The spectator and the stage

These images also demonstrate the challenge the curators face when trying to place Degas and Cassatt on equal terms. Cassatt isn’t just a fellow artist and colleague of Degas, she was also a subject for his art, in a way that Degas wasn’t for Cassatt. And while they inhabited the same social milieu and maintained a complex friendship, they were not equally privy to the full spectrum of French society. Both Degas and Cassatt could paint women of society and the fashionable bourgeois, but Degas could also paint women backstage at the opera, in theater dressing rooms, in the grimy boudoirs of a brothel — spaces Cassatt could never visit.

“Cassatt really did have a strong sense of propriety, and she was very conscious of her reputation,” Jones said. “Already being an artist, she was breaking a lot of rules, but she did not want to be seen as someone who was not serious and not respectful.” The exhibition attempts to demonstrate these restrictions by contrasting the two artist’s subtly different relationships to public space.

“You can see she does wonderful theater scenes, but always from the loge,” Jones said. “She’s never down backstage like Degas could be, and that is certainly one of the reasons why so much of her work is focused on interior, domestic scenes, because that was a world in which she did not have to worry about access.”

And so curious quirks emerge. Both Cassatt and Degas paint people at the opera, but Cassatt never shows us the stage. Cassatt’s women, often beautiful but with vacant faces, are looking and being looked at the same time; by omitting the theatrical stage, where the ballerinas are dancing and sopranos singing, Cassatt reminds us that “proper” women are as scrutinized in public as actresses are before the footlights.

Degas, by contrast, often conflates the stage with the viewer. In one 1878-80 image, “At the Theatre: Woman with a Fan,” a woman in the audience is linked to the performers by striking similarities in the rendering of their hair; the fan in the title makes for an ironically flimsy barrier between stage and spectator.

Challenges to custom

Any exhibition that presents Cassatt and Degas together inevitably becomes an exhibition about Cassatt, because she is a problematic artist, strange, unpredictable, sometimes not quite in control of her idiosyncrasies. Jones said that this exhibition will help push audiences past their usual sense of Cassatt as a painter of women and babies, fleshy toddlers and buxom maternal figures.

“I think Cassatt is going to be the big surprise for most people,” Jones said. “We’re accustomed to knowing that Degas was avant-garde and edgy, but people don’t think of Cassatt that way. People think of her as the painter of mothers and children, and they’re very beautiful, but in fact, except for works in the very last section . . . there are no mothers and children. It’s other subjects.”
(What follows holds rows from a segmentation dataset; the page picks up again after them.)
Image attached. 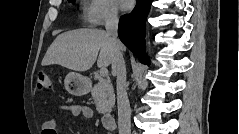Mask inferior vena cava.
<instances>
[{"instance_id":"602c4592","label":"inferior vena cava","mask_w":239,"mask_h":134,"mask_svg":"<svg viewBox=\"0 0 239 134\" xmlns=\"http://www.w3.org/2000/svg\"><path fill=\"white\" fill-rule=\"evenodd\" d=\"M106 32L110 36L114 47V60L112 62V74L116 76L118 127L119 134H130V104L126 92V65L121 52V42L118 39V14L115 8L109 10L105 24Z\"/></svg>"}]
</instances>
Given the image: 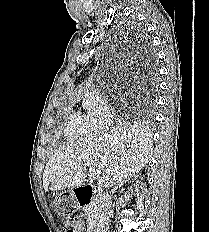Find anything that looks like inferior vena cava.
<instances>
[{
    "instance_id": "602c4592",
    "label": "inferior vena cava",
    "mask_w": 209,
    "mask_h": 232,
    "mask_svg": "<svg viewBox=\"0 0 209 232\" xmlns=\"http://www.w3.org/2000/svg\"><path fill=\"white\" fill-rule=\"evenodd\" d=\"M111 205V196L104 192L99 201V215L96 232H109V211Z\"/></svg>"
}]
</instances>
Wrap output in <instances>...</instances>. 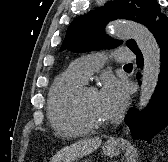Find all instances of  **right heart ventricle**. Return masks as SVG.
Listing matches in <instances>:
<instances>
[{
	"label": "right heart ventricle",
	"instance_id": "1",
	"mask_svg": "<svg viewBox=\"0 0 168 162\" xmlns=\"http://www.w3.org/2000/svg\"><path fill=\"white\" fill-rule=\"evenodd\" d=\"M84 82L70 68L58 75L48 94L47 116L54 132L63 137L81 136L87 132L70 112L69 104L75 91Z\"/></svg>",
	"mask_w": 168,
	"mask_h": 162
}]
</instances>
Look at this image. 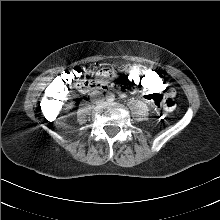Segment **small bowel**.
Instances as JSON below:
<instances>
[{
  "label": "small bowel",
  "mask_w": 220,
  "mask_h": 220,
  "mask_svg": "<svg viewBox=\"0 0 220 220\" xmlns=\"http://www.w3.org/2000/svg\"><path fill=\"white\" fill-rule=\"evenodd\" d=\"M93 70L96 76H89L85 80L86 85L89 87H95L97 89H105L109 85L108 80H113L117 76V71L115 68L103 67V65L100 63L95 64ZM170 92H172L173 94L175 93L174 90L169 86V89L163 93H170ZM153 93H158V92H152V93L145 92L144 95L145 99L148 100V96Z\"/></svg>",
  "instance_id": "obj_1"
}]
</instances>
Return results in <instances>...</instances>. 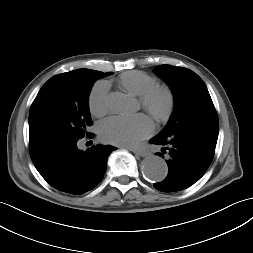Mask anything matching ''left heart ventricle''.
<instances>
[{"label": "left heart ventricle", "instance_id": "b2bd125f", "mask_svg": "<svg viewBox=\"0 0 253 253\" xmlns=\"http://www.w3.org/2000/svg\"><path fill=\"white\" fill-rule=\"evenodd\" d=\"M164 105V99L163 98H159L157 101V107L158 108H162Z\"/></svg>", "mask_w": 253, "mask_h": 253}]
</instances>
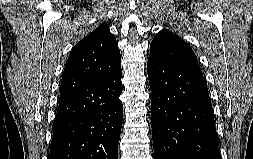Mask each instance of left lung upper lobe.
Instances as JSON below:
<instances>
[{"label":"left lung upper lobe","instance_id":"1","mask_svg":"<svg viewBox=\"0 0 253 159\" xmlns=\"http://www.w3.org/2000/svg\"><path fill=\"white\" fill-rule=\"evenodd\" d=\"M149 58L167 62L198 64V60L189 45L166 29L158 32L154 37L150 45Z\"/></svg>","mask_w":253,"mask_h":159}]
</instances>
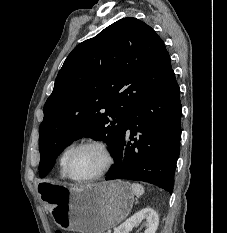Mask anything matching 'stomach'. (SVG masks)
<instances>
[{"label":"stomach","instance_id":"obj_1","mask_svg":"<svg viewBox=\"0 0 227 233\" xmlns=\"http://www.w3.org/2000/svg\"><path fill=\"white\" fill-rule=\"evenodd\" d=\"M40 196L59 227L80 233H103L115 227L134 204L131 186L121 180L82 188L43 182Z\"/></svg>","mask_w":227,"mask_h":233}]
</instances>
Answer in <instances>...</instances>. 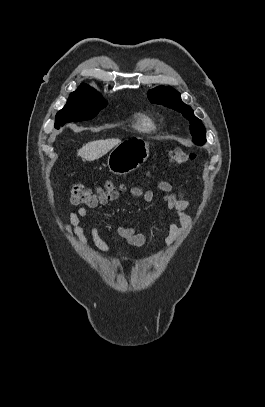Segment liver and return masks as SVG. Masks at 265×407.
Listing matches in <instances>:
<instances>
[{
  "instance_id": "obj_1",
  "label": "liver",
  "mask_w": 265,
  "mask_h": 407,
  "mask_svg": "<svg viewBox=\"0 0 265 407\" xmlns=\"http://www.w3.org/2000/svg\"><path fill=\"white\" fill-rule=\"evenodd\" d=\"M120 143H122L121 140L116 138L91 141L79 149L77 155L84 160L94 161L104 156Z\"/></svg>"
}]
</instances>
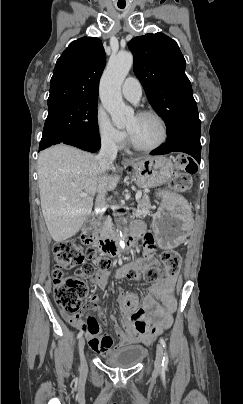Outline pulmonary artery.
Returning a JSON list of instances; mask_svg holds the SVG:
<instances>
[{"label":"pulmonary artery","mask_w":243,"mask_h":404,"mask_svg":"<svg viewBox=\"0 0 243 404\" xmlns=\"http://www.w3.org/2000/svg\"><path fill=\"white\" fill-rule=\"evenodd\" d=\"M121 91L126 99L136 102L142 95V86L136 77L128 76L122 84Z\"/></svg>","instance_id":"pulmonary-artery-1"}]
</instances>
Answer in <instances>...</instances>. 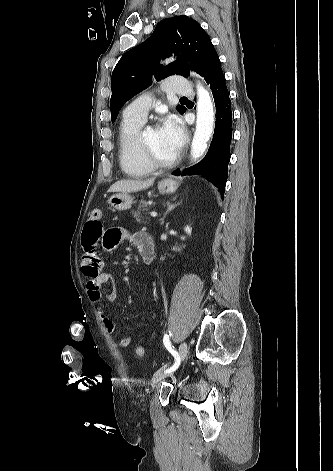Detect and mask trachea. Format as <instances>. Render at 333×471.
<instances>
[{"label":"trachea","mask_w":333,"mask_h":471,"mask_svg":"<svg viewBox=\"0 0 333 471\" xmlns=\"http://www.w3.org/2000/svg\"><path fill=\"white\" fill-rule=\"evenodd\" d=\"M181 99H187L186 97H181Z\"/></svg>","instance_id":"3493384b"}]
</instances>
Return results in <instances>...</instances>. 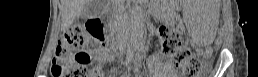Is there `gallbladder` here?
Masks as SVG:
<instances>
[{"instance_id":"1","label":"gallbladder","mask_w":258,"mask_h":77,"mask_svg":"<svg viewBox=\"0 0 258 77\" xmlns=\"http://www.w3.org/2000/svg\"><path fill=\"white\" fill-rule=\"evenodd\" d=\"M95 2H96V1H91V2L88 4L87 8H86L85 11H84V15H85L86 17L93 16L94 14H98V13H99L100 9L97 8Z\"/></svg>"}]
</instances>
That includes a couple of small nudes, in which Cassatt’s engagement with Degas seems at its most direct. But there will be other challenges, too, the ones that always dog Cassatt’s reputation. Are her people really, fully people? Is the little girl on the motor car just bored, or is her face poorly rendered? Are the father and son in a sumptuous 1884 painting intently looking at something outside the picture frame, or are their faces somewhat ineptly rendered? Is that a touch of treacle and sentiment that creeps into the later images, from the 1890s, of women in gardens, plucking fruit or holding children?

“Degas/Cassatt” draws on the gallery’s ample holdings of both artists and includes material borrowed from other museums. It features two of the biggest name draws in the museum world but is in fact intended to be a focused, almost microscopic exhibition about details, affinities and possible borrowings and influence. Visitors who simply want to revel in the color of Cassatt and the salacious delights of Degas won’t be disappointed. Among other things, it includes a newly restored Cassatt canvas, “Little Girl in a Blue Armchair.” Seen earlier this year in the gallery’s conservation lab, the painting is stunning, and will likely be the star of the show. But the intention is to dig deeper than that, and the more one tends to dig into Cassatt’s oeuvre, the stranger it seems.



“Degas/Cassatt” will be on view at the National Gallery of Art through Oct. 5.